Wesley unwrapped the shoes. Margaret took them up and pinched the leather and stroked them.
"My, but they are fine!" she cried.
Wesley picked up one and slowly turned it in his big hands. He glanced at his foot and back to the shoe.
"It's a little bit of a thing, Margaret," he said softly. "Like as not I'll have to take it back. It seems as if it couldn't fit."
"It seems as if it didn't dare do anything else," said Margaret. "That's a happy little shoe to get the chance to carry as fine a girl as Elnora to high school. Now what's in the other box?"
Wesley looked at Margaret doubtfully.
"Why," he said, "you know there's going to be rainy days, and those things she has now ain't fit for anything but to drive up the cows----"
"Wesley, did you get high shoes, too?"
"Well, she ought to have them! The man said he would make them cheaper if I took both pairs at once."
Margaret laughed aloud. "Those will do her past Christmas," she exulted.
"What else did you buy?"
"Well sir," said Wesley, "I saw something to-day. You told me about Kate getting that tin pail for Elnora to carry to high school and you said you told her it was a shame. I guess Elnora was ashamed all right, for to-night she stopped at the old case Duncan gave her, and took out that pail, where it had been all day, and put a napkin inside it. Coming home she confessed she was half starved because she hid her dinner under a culvert, and a tramp took it. She hadn't had a bite to eat the whole day. But she never complained at all, she was pleased that she hadn't lost the napkin. So I just inquired around till I found this, and I think it's about the ticket."

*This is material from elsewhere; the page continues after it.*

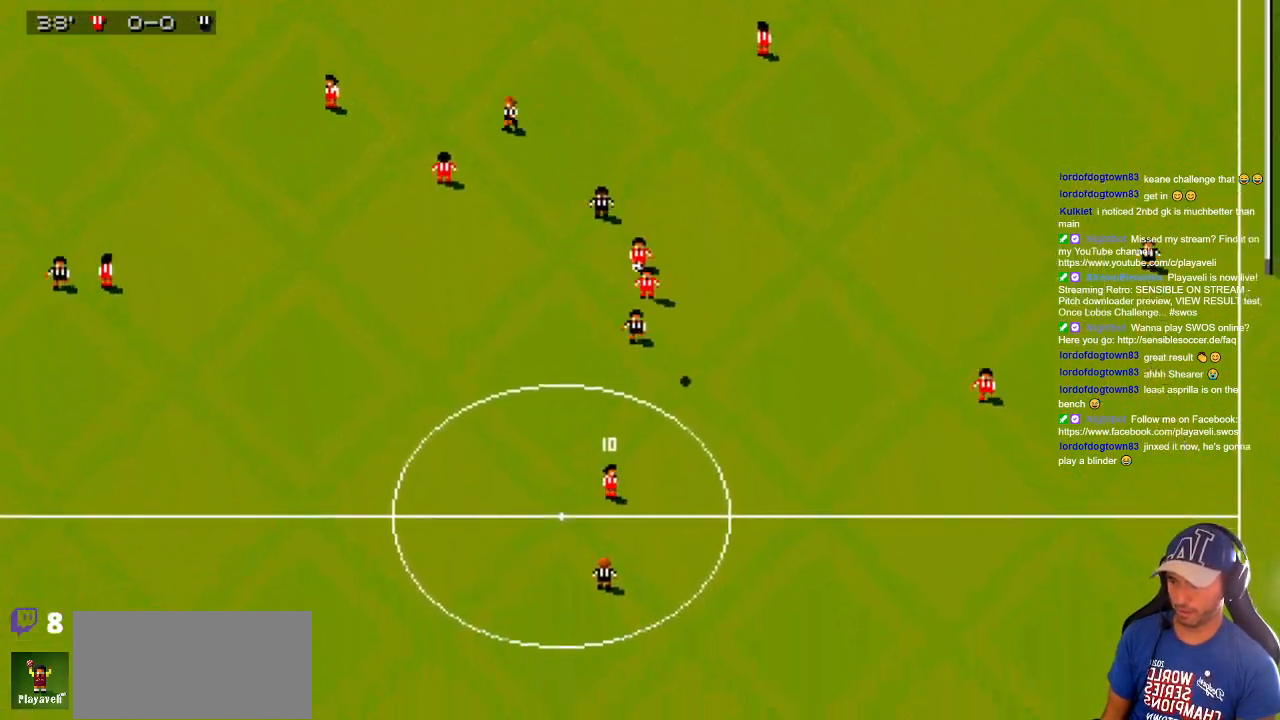
{"buttons": [], "events": [[200, "DPAD_DOWN", "up"], [200, "DPAD_RIGHT", "up"]]}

Wesley opened the package and laid a brown leather lunch box on the table. "Might be a couple of books, or drawing tools or most anything that's neat and genteel. You see, it opens this way."
It did open, and inside was a s.p.a.ce for sandwiches, a little porcelain box for cold meat or fried chicken, another for salad, a gla.s.s with a lid which screwed on, held by a ring in a corner, for custard or jelly, a flask for tea or milk, a beautiful little knife, fork, and spoon fastened in holders, and a place for a napkin.
Margaret was almost crying over it.
"How I'd love to fill it!" she exclaimed.
"Do it the first time, just to show Kate Comstock what love is!" said Wesley. "Get up early in the morning and make one of those dresses to-morrow. Can't you make a plain gingham dress in a day? I'll pick a chicken, and you fry it and fix a little custard for the cup, and do it up brown. Go on, Maggie, you do it!"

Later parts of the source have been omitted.